I was talking to a friend the other day about spiritual awakenings and as we talked I realized how many of my own milestones I remember - particular incidents that moved me forward on a path I didn't even know I was walking.
I wouldn't have found my way at all if I hadn't been drinking way too much, enough for me to pass out every night, to shake when I lifted a coffee cup, to dread the phone ringing because I was certain something would be required of me that I couldn't possibly do. I'd become used to reeling off the walls in the dark of 3AM as I made my way to the refrigerator for one more tumbler of vodka or white wine. I was after oblivion; I couldn't bear to feel my sometimes hidden but always constant despair, my certainty that I would never be the woman I wanted to be or have any of the things I wanted, and thought I needed, or be recognized by the world for the many things I wanted to accomplish. I believed that no matter how hard I tried, nothing would change, so it was far better to put myself in a place where I didn't even have to try. Not to sleep but to be unconscious without the possibility of the pain of unfulfilled dreams.
One night, as I stumbled my way to the vodka, I hung over the refrigerator door staring into the light. I was reaching for the bottle when I suddenly thought, I can't do this anymore. I had no idea what that meant but I astonished myself by pouring the vodka down the drain. I slowly walked back to bed. Something had shifted; something had been decided.

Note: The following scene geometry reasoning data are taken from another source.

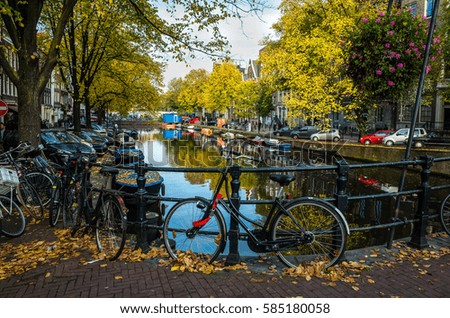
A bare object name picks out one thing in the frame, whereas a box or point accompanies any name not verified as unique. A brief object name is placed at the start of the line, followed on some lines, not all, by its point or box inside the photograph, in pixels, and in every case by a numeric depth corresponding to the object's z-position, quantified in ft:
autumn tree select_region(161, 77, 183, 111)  409.90
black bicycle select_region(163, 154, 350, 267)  14.10
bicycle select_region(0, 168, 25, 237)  20.02
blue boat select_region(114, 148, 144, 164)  58.75
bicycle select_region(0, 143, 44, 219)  23.85
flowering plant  45.60
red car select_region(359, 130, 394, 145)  104.01
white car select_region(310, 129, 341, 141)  116.88
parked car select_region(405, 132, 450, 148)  75.12
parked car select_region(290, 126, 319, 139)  131.38
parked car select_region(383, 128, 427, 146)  98.68
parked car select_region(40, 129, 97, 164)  58.13
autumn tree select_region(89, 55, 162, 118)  92.73
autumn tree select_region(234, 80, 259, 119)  180.67
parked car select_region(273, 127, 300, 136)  141.59
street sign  44.91
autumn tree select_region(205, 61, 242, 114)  214.48
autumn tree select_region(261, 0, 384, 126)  84.02
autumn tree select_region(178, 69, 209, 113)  307.17
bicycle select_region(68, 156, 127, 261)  15.75
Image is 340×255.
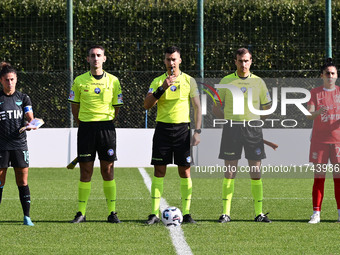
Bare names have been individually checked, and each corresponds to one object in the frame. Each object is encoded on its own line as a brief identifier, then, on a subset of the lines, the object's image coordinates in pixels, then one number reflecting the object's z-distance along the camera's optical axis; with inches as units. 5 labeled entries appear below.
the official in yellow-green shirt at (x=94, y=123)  707.4
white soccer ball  676.7
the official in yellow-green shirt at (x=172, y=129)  699.4
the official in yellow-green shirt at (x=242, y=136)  713.6
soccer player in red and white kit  713.0
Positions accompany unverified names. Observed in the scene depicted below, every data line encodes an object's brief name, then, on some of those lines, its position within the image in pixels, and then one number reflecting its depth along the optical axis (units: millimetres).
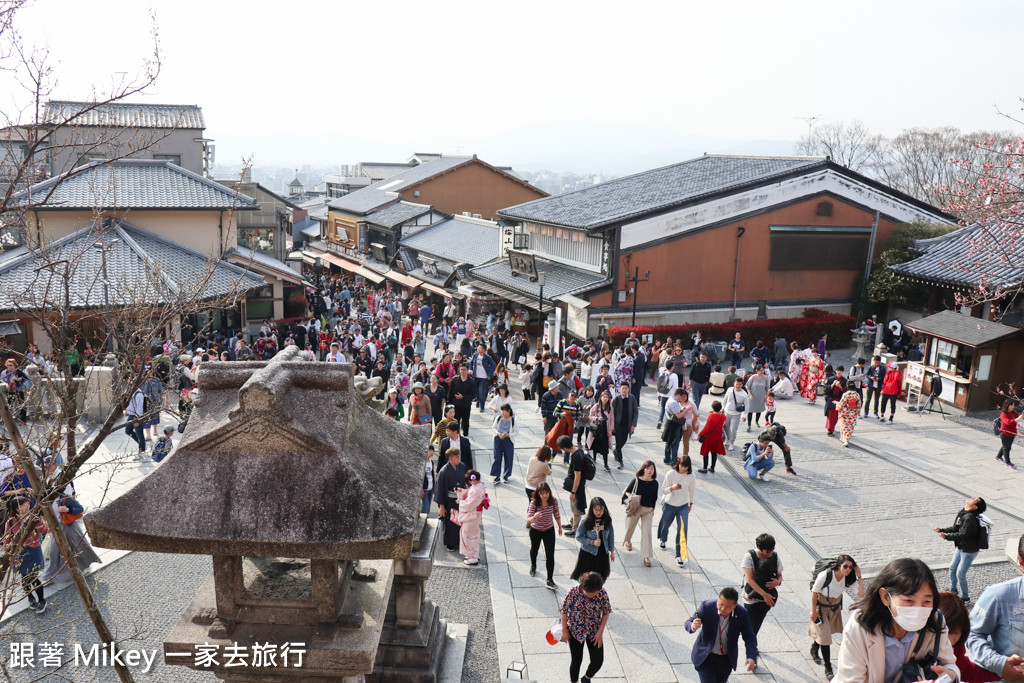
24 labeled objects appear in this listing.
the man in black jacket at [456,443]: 10594
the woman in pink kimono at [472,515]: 9445
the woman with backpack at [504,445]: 12031
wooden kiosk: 17531
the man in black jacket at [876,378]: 17469
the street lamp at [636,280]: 23969
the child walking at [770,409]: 15852
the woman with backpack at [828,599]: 7398
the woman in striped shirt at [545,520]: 8875
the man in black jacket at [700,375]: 16531
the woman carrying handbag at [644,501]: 9484
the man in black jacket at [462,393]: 14273
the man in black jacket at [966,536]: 8695
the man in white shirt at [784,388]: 18281
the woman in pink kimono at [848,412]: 15094
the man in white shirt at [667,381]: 15836
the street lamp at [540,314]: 24300
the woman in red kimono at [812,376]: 19156
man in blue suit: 6426
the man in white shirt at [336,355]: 16219
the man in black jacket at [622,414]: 13227
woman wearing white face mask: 4145
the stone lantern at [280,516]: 4344
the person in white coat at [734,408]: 14062
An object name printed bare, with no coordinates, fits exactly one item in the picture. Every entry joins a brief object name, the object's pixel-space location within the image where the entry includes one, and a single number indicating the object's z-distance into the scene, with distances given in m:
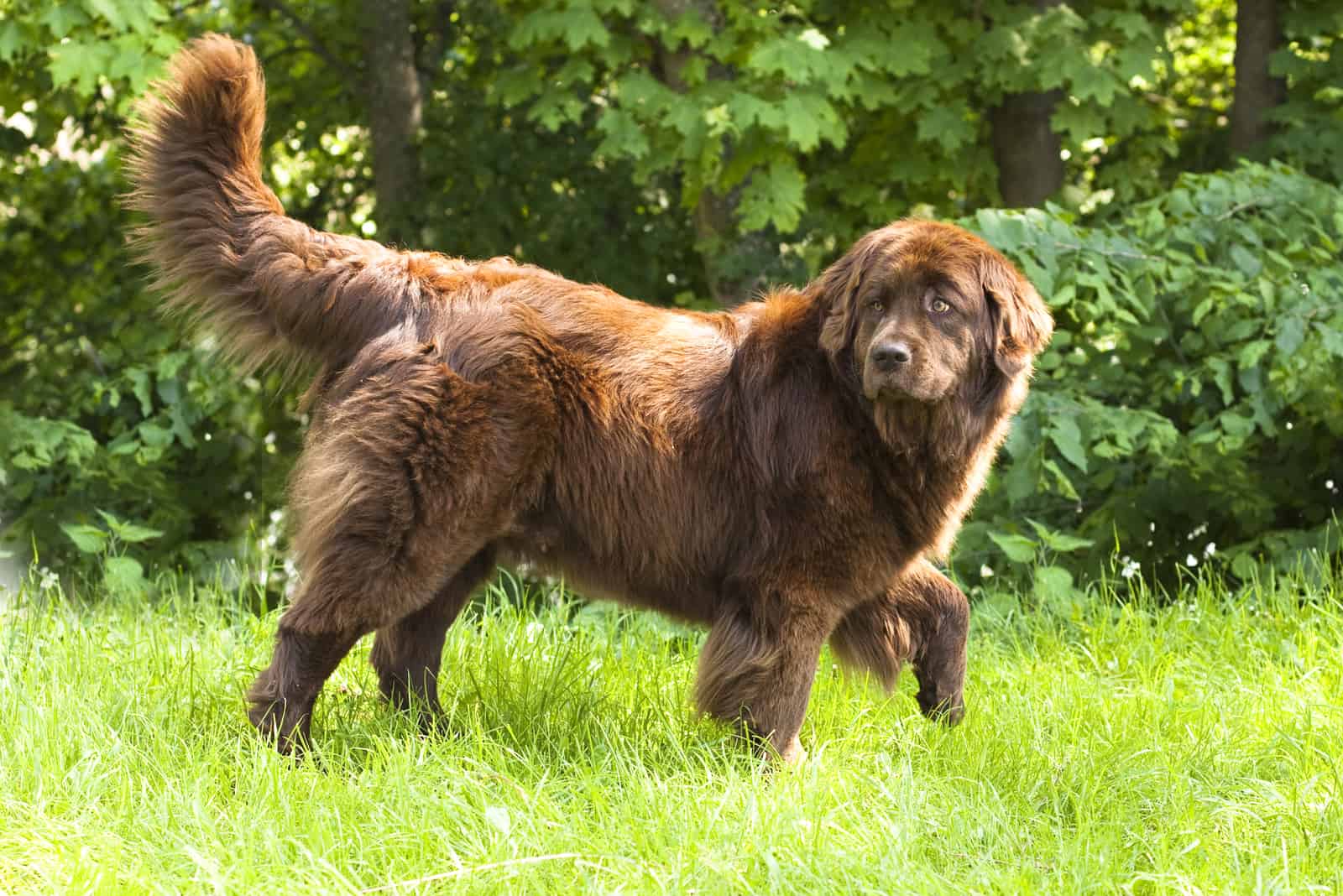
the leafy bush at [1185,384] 10.56
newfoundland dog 7.15
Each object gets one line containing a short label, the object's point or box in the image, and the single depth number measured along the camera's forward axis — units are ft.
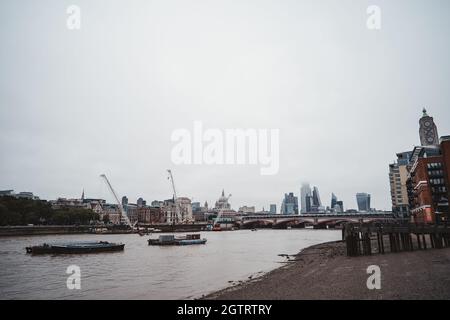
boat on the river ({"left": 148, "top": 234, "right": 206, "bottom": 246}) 264.85
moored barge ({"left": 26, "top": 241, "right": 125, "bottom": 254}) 188.96
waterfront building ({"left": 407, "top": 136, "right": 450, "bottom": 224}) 265.54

But the decisiveness I felt at 3AM had faded by morning and very early I found myself getting dressed to go to the liquor store. The memory is very vivid - I'm sitting on the edge of the bed lacing up my sneakers when I again have the thought, I can't do this anymore. For an instant, I knew that was true; there was a flash of light, palpable and uplifting, a shaft of light that released all my tension and anxiety. But in the next instant I felt my stomach clench in fear - there was no way for me to move forward without the means of deadening reality, without chemicals to get me out from under all my fears and frustrations. I see now I was like a prisoner who, when the gates are thrown open, is afraid to leave the safety of her cell, to walk away from the certainty of what is known, no matter how harsh and painful it is. But once the gates are open - and you know that they are - there's no going back. I hated that I'd somehow brought myself to this crossroads. I felt tricked by my own resolve.

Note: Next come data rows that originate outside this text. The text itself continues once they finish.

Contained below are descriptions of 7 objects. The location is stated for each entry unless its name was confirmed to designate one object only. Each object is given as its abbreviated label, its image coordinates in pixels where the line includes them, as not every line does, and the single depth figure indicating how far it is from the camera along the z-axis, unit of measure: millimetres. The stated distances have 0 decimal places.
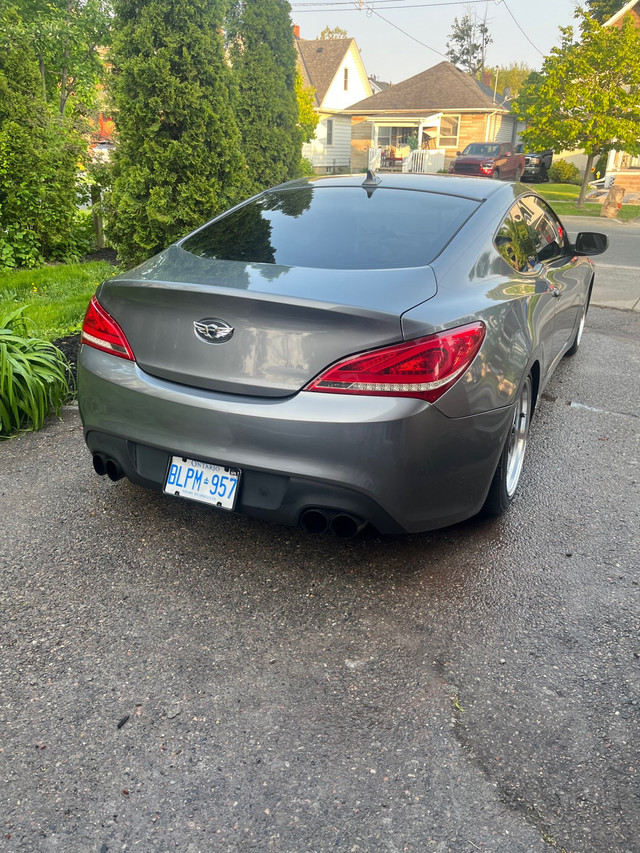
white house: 42938
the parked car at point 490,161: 28364
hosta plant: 4199
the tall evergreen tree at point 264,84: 11570
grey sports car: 2451
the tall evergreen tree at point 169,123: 7184
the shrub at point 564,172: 33812
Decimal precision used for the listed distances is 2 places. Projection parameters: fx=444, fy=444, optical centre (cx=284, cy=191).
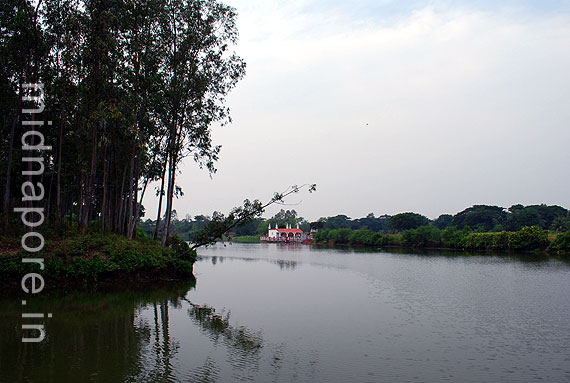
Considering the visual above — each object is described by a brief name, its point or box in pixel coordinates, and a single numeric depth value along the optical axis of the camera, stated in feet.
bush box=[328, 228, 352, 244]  377.09
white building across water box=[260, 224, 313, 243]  495.41
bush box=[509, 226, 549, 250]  219.00
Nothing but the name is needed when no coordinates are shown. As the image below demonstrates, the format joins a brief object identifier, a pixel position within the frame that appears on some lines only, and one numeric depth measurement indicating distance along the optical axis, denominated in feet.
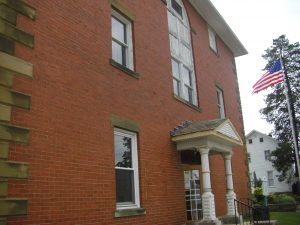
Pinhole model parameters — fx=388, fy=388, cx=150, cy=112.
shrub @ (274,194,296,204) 96.61
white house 166.20
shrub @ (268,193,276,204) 104.42
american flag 67.59
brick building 22.91
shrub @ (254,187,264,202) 95.81
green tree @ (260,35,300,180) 139.44
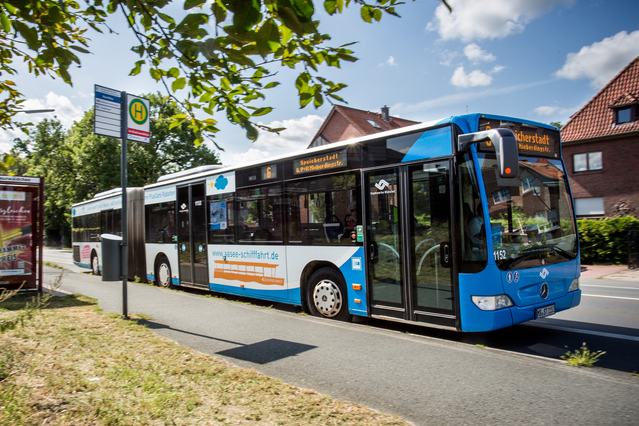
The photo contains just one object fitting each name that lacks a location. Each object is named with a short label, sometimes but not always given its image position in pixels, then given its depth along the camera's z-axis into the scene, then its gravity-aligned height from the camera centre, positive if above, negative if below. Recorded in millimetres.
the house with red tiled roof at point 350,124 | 38781 +9182
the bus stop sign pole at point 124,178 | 7492 +944
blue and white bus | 5562 -38
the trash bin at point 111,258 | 7398 -366
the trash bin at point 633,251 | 15750 -1205
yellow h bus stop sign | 7617 +1985
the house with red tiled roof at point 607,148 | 24547 +3920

But something real had shifted in me that morning and I haven't had a drink since. I haven't done it alone - I've had all the help I could wish for, all the help I need - and now it's been years since the thought of having a drink or a drug has even entered my mind.
I often think about what happened to me early morning, sitting on the edge of my bed. I had said many times, I have to stop drinking, but as soon as I said it, it went out of my mind. What was the point of trying when I knew I wouldn't succeed, I who couldn't keep any commitment I made to myself? If, for instance, I was driving on the freeway and said, I won't light a cigarette until the LaBrea off ramp, I had the lit cigarette in my mouth before I'd gone a mile. I knew anything that depended on my using self-discipline simply wouldn't get done. My constant reiteration of all the ways I disappointed myself and why there was no reason, no reason at all, for hope brought me lower and lower, and eventually I'd come to believe I was completely helpless, without resources of any kind, unable even to take care of myself. A terrible phrase kept going through me - I would become a ward of the state...a ward of the state. Or I would be out on the streets, a bag lady like the woman in Doris Lessing's impossibly sad story, "An Old Woman and Her Cat," which traces the step by step descent of a woman from middle class comfort to life on the streets and finally death with only a stray cat for company. I held on to that story as evidence for the prosecution - see, that can happen and it will happen to me.
William James describes grace as a sense of inrushing energy that feels as if it comes from somewhere outside ourselves. He wasn't so much interested in where this energy comes from. We can't prove the reality of the Unseen; we can't touch grace or the "reality" of He From Whom It Comes. But what we can see is the altered behavior and feelings of those who have experienced that energy. Accounts of those changes, whether religious or political - or spiritual - are all around us and for James they were stories of the power belief has. Belief is real to the person who has it, and that belief, that insight, often results in real change.
Thinking of it this way, I would say now that I, who was (and has remained) an atheist and thought all talk of "the spiritual" was California new age hooey, had a moment of grace. Something happened, and I stopped drinking. At the time I didn't know what to call it. It wasn't the result of my frantic search to understand myself, to uncover and analyze all the hidden forces that blocked me and led to self-destruction. It didn't happen because I used my will as a battering ram for change. None of that brought me any closer to the liberation I craved. But in that moment on the edge of my bed, my shoelaces in my hands, something new had come in. A light had flickered for a moment. The stunning thing was that I recognized it as something different, a new feeling I had never had before, a good feeling which wasn't ridiculous or threatening, in need of being quickly repressed. It was new and it was good. For a moment, that was enough.